*TRECHO DO DOCUMENTO*
- - -
Uma nova etapa na busca por soluções farmacológicas para o desejo sexual feminino foi alcançada. O medicamento Addyi, popularmente comparado a um 'Viagra feminino', acaba de receber uma importante ampliação em sua indicação pela agência regulatória americana, o FDA. A pílula de cor rosa, cujo princípio ativo é a flibanserina, agora está oficialmente aprovada para tratar o transtorno do desejo sexual hipoativo em mulheres na pós-menopausa, um grupo que frequentemente sofre com a queda da libido.
Esta decisão, anunciada em dezembro de 2025, marca um capítulo significativo na longa e tortuosa jornada da droga, que começou a ser desenvolvida como um antidepressivo e só em 2015 obteve sua primeira autorização, ainda que para um público restrito. A nova chancela representa uma vitória para a farmacêutica Sprout Pharmaceuticals e sua CEO, Cindy Eckert, que liderou uma batalha de anos junto ao órgão regulador.
Uma longa estrada até a aprovação
O caminho da flibanserina até as prateleiras foi marcado por controvérsias e rejeições. Inicialmente recusada pelo FDA devido a benefícios considerados modestos e à presença de efeitos colaterais, a droga precisou vencer a resistência das autoridades. Seus efeitos adversos incluem tontura e náusea, e a bula carrega um alerta de caixa preta — o mais grave exigido pela FDA — sobre o risco de quedas perigosas de pressão arterial e desmaios se o comprimido for combinado com consumo de álcool.
Esses fatores contribuíram para que as vendas do Addyi, desde seu lançamento há uma década, permanecessem abaixo das projeções iniciais. A comparação com o sucesso estrondoso do Viagra, lançado em 1998, sempre foi um ponto de discussão, mas especialistas ressaltam que as drogas atuam de formas completamente diferentes.
- - -
*ENUNCIADO 1*
Reescreva em forma de lista o parágrafo do texto sobre o Addyi que começa por "O caminho da flibanserina até as prateleiras", mantendo suas informações principais.
*ENUNCIADO 2*
Retome o texto sobre o Addyi e escreva sua continuação a partir da última frase apresentada.
- - -
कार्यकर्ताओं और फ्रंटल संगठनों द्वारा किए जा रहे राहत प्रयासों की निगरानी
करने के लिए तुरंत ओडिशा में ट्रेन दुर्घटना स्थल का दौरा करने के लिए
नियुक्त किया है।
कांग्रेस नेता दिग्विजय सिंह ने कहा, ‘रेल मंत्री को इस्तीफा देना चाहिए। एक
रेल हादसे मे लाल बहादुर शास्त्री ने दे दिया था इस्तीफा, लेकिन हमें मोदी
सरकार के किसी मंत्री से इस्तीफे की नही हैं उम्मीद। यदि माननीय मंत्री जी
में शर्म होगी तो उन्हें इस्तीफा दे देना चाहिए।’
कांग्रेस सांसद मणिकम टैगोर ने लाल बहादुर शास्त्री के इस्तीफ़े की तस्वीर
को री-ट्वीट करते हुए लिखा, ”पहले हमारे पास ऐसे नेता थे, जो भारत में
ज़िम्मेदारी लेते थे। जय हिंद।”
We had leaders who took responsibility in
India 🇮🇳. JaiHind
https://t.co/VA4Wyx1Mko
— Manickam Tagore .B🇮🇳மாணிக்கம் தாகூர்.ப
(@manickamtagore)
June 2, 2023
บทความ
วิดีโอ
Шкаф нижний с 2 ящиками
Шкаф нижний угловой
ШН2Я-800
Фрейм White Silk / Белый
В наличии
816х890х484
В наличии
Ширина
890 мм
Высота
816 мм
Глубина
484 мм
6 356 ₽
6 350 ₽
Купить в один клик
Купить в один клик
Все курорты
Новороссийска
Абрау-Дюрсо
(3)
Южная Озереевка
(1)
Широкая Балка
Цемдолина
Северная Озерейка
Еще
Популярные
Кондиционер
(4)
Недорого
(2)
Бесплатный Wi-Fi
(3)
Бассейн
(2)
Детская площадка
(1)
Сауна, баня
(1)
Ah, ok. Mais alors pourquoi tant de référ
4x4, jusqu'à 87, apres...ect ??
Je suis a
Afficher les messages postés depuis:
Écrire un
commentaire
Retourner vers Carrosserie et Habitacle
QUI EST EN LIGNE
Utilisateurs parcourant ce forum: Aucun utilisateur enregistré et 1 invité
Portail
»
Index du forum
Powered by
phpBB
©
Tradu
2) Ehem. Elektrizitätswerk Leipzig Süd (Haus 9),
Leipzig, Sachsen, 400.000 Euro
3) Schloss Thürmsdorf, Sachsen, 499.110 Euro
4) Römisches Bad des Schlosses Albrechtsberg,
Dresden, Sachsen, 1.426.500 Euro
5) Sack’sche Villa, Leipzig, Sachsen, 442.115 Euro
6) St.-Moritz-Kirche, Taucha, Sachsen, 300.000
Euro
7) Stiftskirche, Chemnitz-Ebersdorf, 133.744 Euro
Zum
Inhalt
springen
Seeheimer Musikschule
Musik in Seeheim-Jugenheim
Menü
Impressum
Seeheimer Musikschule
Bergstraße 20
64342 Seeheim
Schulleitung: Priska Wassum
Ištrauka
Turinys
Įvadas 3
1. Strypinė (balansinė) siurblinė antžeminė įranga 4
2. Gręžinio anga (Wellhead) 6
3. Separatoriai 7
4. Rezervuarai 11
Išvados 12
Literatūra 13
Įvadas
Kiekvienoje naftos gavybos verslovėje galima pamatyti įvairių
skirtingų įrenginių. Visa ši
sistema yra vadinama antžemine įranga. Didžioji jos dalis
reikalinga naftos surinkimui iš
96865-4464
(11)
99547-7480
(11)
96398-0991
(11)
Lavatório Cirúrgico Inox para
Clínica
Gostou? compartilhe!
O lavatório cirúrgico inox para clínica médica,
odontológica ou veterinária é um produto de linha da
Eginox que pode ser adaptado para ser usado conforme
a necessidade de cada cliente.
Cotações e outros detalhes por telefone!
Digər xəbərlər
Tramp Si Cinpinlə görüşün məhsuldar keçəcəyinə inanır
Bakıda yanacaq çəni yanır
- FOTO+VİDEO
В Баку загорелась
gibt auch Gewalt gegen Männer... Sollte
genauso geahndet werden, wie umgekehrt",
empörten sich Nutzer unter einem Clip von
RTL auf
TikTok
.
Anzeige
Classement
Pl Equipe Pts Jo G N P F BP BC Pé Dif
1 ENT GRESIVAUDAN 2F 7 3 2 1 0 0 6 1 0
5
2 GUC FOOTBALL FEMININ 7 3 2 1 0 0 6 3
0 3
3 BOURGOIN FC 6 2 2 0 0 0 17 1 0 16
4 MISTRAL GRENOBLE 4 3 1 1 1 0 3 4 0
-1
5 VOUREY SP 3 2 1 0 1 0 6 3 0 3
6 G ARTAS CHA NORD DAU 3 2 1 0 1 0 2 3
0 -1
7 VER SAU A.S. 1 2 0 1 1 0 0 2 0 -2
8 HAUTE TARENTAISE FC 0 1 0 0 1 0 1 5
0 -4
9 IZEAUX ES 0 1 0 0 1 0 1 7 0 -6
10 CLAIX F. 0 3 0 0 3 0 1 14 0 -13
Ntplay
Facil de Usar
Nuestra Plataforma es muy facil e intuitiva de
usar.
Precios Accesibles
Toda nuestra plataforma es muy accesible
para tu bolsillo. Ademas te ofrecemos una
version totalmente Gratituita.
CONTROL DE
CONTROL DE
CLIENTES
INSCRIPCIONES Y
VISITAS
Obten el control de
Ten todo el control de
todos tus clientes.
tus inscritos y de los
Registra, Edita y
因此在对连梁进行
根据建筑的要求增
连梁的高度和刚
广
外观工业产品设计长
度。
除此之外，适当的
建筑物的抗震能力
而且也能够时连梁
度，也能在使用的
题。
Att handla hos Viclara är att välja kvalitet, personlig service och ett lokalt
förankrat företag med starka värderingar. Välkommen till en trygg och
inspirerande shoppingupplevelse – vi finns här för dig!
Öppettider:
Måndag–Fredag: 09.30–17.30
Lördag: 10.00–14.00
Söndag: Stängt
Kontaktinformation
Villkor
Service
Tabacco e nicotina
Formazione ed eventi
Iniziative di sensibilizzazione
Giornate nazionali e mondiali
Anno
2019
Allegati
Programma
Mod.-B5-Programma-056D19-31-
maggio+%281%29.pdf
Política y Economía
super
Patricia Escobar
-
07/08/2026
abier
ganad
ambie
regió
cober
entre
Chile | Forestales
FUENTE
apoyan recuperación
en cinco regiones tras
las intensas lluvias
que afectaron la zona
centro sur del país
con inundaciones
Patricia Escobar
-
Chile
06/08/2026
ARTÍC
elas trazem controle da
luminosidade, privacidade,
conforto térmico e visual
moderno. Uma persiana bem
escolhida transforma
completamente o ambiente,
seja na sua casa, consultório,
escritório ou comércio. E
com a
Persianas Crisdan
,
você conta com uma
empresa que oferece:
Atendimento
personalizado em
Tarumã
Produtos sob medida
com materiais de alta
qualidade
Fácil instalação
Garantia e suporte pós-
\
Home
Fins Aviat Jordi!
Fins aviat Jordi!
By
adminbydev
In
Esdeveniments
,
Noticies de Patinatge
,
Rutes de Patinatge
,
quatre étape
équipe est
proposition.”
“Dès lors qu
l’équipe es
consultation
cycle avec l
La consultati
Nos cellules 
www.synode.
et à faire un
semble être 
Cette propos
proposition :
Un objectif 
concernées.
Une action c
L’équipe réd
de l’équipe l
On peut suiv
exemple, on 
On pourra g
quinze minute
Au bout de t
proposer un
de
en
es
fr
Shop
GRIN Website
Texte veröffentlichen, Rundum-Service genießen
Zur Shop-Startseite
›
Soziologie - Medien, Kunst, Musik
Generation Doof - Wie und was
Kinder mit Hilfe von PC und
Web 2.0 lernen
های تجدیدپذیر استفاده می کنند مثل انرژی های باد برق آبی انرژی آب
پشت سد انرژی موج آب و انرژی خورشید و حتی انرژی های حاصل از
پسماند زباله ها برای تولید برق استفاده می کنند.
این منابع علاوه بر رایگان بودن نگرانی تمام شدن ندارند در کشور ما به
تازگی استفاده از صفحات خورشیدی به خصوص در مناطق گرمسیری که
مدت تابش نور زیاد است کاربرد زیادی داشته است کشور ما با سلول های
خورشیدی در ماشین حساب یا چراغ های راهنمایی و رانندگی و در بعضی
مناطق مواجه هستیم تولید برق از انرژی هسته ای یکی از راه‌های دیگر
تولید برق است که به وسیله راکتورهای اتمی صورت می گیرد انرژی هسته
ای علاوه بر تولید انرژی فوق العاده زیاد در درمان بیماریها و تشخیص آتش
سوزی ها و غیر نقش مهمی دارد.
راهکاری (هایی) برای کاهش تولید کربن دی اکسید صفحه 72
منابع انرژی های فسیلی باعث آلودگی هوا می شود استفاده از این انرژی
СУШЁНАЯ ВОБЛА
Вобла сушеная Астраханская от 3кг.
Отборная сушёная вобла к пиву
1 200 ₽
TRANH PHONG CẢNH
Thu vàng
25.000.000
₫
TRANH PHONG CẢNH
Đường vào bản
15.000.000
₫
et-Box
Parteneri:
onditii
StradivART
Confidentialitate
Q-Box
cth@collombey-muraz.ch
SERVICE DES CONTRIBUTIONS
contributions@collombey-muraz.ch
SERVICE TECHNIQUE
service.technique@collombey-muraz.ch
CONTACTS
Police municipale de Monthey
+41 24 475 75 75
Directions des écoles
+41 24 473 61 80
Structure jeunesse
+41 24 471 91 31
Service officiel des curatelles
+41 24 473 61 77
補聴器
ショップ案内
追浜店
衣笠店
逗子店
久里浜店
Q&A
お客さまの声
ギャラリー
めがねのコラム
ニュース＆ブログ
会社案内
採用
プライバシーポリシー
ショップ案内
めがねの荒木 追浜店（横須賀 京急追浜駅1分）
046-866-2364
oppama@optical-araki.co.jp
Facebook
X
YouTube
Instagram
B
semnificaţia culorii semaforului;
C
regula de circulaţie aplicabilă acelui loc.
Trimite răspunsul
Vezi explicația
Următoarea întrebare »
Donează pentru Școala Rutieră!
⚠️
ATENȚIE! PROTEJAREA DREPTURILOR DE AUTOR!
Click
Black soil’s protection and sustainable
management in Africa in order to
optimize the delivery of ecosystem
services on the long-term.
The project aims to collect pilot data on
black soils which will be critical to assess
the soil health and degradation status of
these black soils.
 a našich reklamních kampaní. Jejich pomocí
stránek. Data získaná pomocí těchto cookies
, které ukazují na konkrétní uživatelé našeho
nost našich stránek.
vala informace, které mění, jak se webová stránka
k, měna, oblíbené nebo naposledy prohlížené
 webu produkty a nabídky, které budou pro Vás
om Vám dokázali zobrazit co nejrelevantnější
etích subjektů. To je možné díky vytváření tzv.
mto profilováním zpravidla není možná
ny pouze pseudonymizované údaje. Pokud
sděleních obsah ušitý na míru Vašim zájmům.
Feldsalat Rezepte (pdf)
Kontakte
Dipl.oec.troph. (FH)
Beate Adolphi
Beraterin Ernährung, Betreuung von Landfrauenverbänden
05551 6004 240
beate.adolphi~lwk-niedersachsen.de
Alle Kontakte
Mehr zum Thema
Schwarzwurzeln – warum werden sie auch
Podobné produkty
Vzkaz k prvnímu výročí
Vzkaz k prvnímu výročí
- - -
*RESPOSTA 1*
- O caminho da flibanserina foi marcado por controvérsias e rejeições.
- O FDA recusou a droga inicialmente por considerar seus benefícios modestos e por causa dos efeitos colaterais.
- Entre os efeitos adversos estão tontura e náusea.
- A bula traz um alerta de caixa preta, o mais grave exigido pelo FDA, sobre o risco de quedas perigosas de pressão arterial e desmaios quando o comprimido é combinado com álcool.

*RESPOSTA 2*
Como funciona a 'pílula rosa'?
Enquanto o Viagra atua na circulação sanguínea do pênis, resolvendo um problema mecânico, a flibanserina age diretamente no cérebro. Ela modula neurotransmissores como a serotonina e a dopamina, que estão ligados ao humor e ao apetite, com o objetivo de influenciar o desejo sexual. Seu foco é o transtorno do desejo sexual hipoativo, uma condição complexa descrita nos anos 1990, caracterizada por uma falta persistente de libido que causa sofrimento emocional.
A ginecologista Lúcia Alves, vice-presidente da Comissão Nacional de Sexologia da Febrasgo, explica que o medicamento interfere no desejo, e não na excitação física. "O problema é que os benefícios clínicos ainda são considerados modestos, especialmente quando colocamos na balança os efeitos adversos e o fato de que a resposta varia muito de mulher para mulher", pondera a especialista.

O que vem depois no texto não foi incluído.